The pipeline() wrapper method takes the following arguments:

Keyword argument

Description

pipe

The Pipeline object you want to wrap

inputs

Any overrides provided to this instance of the underlying wrapped Pipeline object

outputs

Any overrides provided to this instance of the underlying wrapped Pipeline object

parameters

Any overrides provided to this instance of the underlying wrapped Pipeline object

namespace

The namespace that will be encapsulated by this pipeline instance

You can see this snippet as part of the code you added to the example:

Click to expand
...

ds_pipeline_1 = pipeline(
    pipe=pipeline_instance,
    inputs="model_input_table",
    namespace="active_modelling_pipeline",
)

ds_pipeline_2 = pipeline(
    pipe=pipeline_instance,
    inputs="model_input_table",
    namespace="candidate_modelling_pipeline",
)

The code instantiates the template_pipeline twice but passes in different parameters. The pipeline_instance variable is the template pipeline, and ds_pipeline_1 and ds_pipeline_2 are the two separately parameterised instantiations.

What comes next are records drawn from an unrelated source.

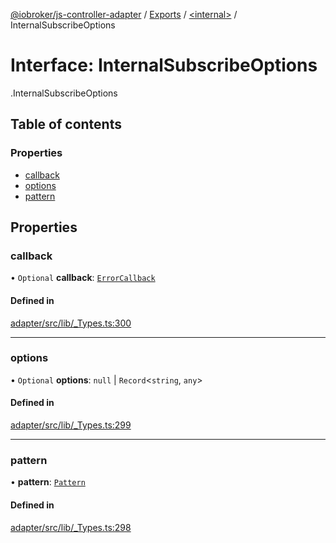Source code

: [@iobroker/js-controller-adapter](../README.md) / [Exports](../modules.md) / [<internal\>](../modules/internal_.md) / InternalSubscribeOptions

# Interface: InternalSubscribeOptions

[<internal>](../modules/internal_.md).InternalSubscribeOptions

## Table of contents

### Properties

- [callback](internal_.InternalSubscribeOptions.md#callback)
- [options](internal_.InternalSubscribeOptions.md#options)
- [pattern](internal_.InternalSubscribeOptions.md#pattern)

## Properties

### callback

• `Optional` **callback**: [`ErrorCallback`](../modules/internal_.md#errorcallback)

#### Defined in

[adapter/src/lib/_Types.ts:300](https://github.com/ioBroker/ioBroker.js-controller/blob/e0b409fe/packages/adapter/src/lib/_Types.ts#L300)

___

### options

• `Optional` **options**: ``null`` \| `Record`<`string`, `any`\>

#### Defined in

[adapter/src/lib/_Types.ts:299](https://github.com/ioBroker/ioBroker.js-controller/blob/e0b409fe/packages/adapter/src/lib/_Types.ts#L299)

___

### pattern

• **pattern**: [`Pattern`](../modules/internal_.md#pattern)

#### Defined in

[adapter/src/lib/_Types.ts:298](https://github.com/ioBroker/ioBroker.js-controller/blob/e0b409fe/packages/adapter/src/lib/_Types.ts#L298)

How do namespaces affect parameters?

All inputs and outputs within the nodes of the ds_pipeline_1 have the active_modelling_pipeline prefix:

  • params:model_options turns into active_modelling_pipeline.params:model_options

  • X_train turns into active_modelling_pipeline.X_train

  • X_test turns into active_modelling_pipeline.X_test, and so on

There are a separate set of parameters for ds_pipeline_2 with the candidate_modelling_pipeline prefix:

  • params:model_options turns into candidate_modelling_pipeline.params:model_options

  • X_train turns into candidate_modelling_pipeline.X_train

  • X_test turns into candidate_modelling_pipeline.X_test, and so on

However, model_input_table does not get parameterised as it needs to be shared between instances, so is frozen outside the scope of the namespace wrappers.

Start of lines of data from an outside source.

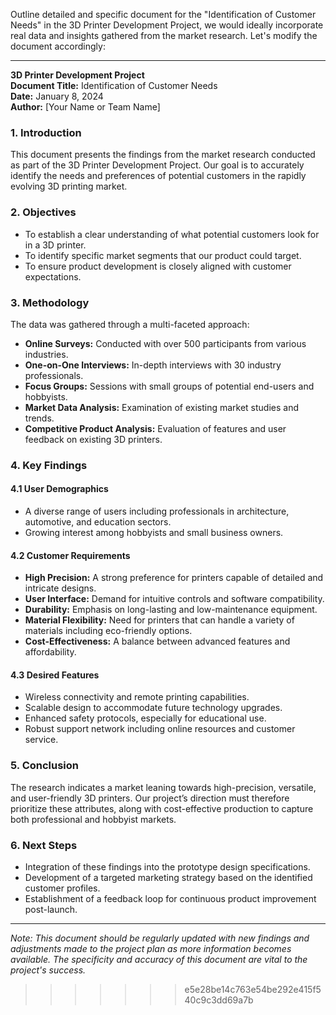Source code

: Outline detailed and specific document for the "Identification of Customer Needs" in the 3D Printer Development Project, we would ideally incorporate real data and insights gathered from the market research. Let's modify the document accordingly:

---

**3D Printer Development Project**  
**Document Title:** Identification of Customer Needs  
**Date:** January 8, 2024  
**Author:** [Your Name or Team Name]

### 1. Introduction

This document presents the findings from the market research conducted as part of the 3D Printer Development Project. Our goal is to accurately identify the needs and preferences of potential customers in the rapidly evolving 3D printing market.

### 2. Objectives

- To establish a clear understanding of what potential customers look for in a 3D printer.
- To identify specific market segments that our product could target.
- To ensure product development is closely aligned with customer expectations.

### 3. Methodology

The data was gathered through a multi-faceted approach:

- **Online Surveys:** Conducted with over 500 participants from various industries.
- **One-on-One Interviews:** In-depth interviews with 30 industry professionals.
- **Focus Groups:** Sessions with small groups of potential end-users and hobbyists.
- **Market Data Analysis:** Examination of existing market studies and trends.
- **Competitive Product Analysis:** Evaluation of features and user feedback on existing 3D printers.

### 4. Key Findings

#### 4.1 User Demographics
- A diverse range of users including professionals in architecture, automotive, and education sectors.
- Growing interest among hobbyists and small business owners.

#### 4.2 Customer Requirements
- **High Precision:** A strong preference for printers capable of detailed and intricate designs.
- **User Interface:** Demand for intuitive controls and software compatibility.
- **Durability:** Emphasis on long-lasting and low-maintenance equipment.
- **Material Flexibility:** Need for printers that can handle a variety of materials including eco-friendly options.
- **Cost-Effectiveness:** A balance between advanced features and affordability.

#### 4.3 Desired Features
- Wireless connectivity and remote printing capabilities.
- Scalable design to accommodate future technology upgrades.
- Enhanced safety protocols, especially for educational use.
- Robust support network including online resources and customer service.

### 5. Conclusion

The research indicates a market leaning towards high-precision, versatile, and user-friendly 3D printers. Our project’s direction must therefore prioritize these attributes, along with cost-effective production to capture both professional and hobbyist markets.

### 6. Next Steps

- Integration of these findings into the prototype design specifications.
- Development of a targeted marketing strategy based on the identified customer profiles.
- Establishment of a feedback loop for continuous product improvement post-launch.

---

*Note: This document should be regularly updated with new findings and adjustments made to the project plan as more information becomes available. The specificity and accuracy of this document are vital to the project's success.*

>>>>>>> e5e28be14c763e54be292e415f540c9c3dd69a7b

This renders as follows using kedro viz run (hover over the datasets to see their full path) :

modular_ds

Optional: Kedro runners

There are three different Kedro runners that can run the pipeline:

  • SequentialRunner - runs nodes sequentially; once a node has completed its task then the next one starts.

  • ParallelRunner - runs nodes in parallel; independent nodes are able to run at the same time, which is more efficient when there are independent branches in your pipeline and enables you to take advantage of multiple CPU cores.

  • ThreadRunner - runs nodes in parallel, similarly to ParallelRunner, but uses multithreading instead of multiprocessing.

By default, Kedro uses a SequentialRunner, which is instantiated when you execute kedro run from the terminal. If you decide to use ParallelRunner, ThreadRunner or a custom runner, you can do so through the --runner flag as follows:

kedro run --runner=ParallelRunner
kedro run --runner=ThreadRunner
kedro run --runner=module.path.to.my.runner

ParallelRunner performs task parallelisation via multiprocessing, while ThreadRunner is intended for use with remote execution engines such as Spark and Dask.

You can find out more about the runners Kedro provides, and how to create your own, in the pipeline documentation about runners.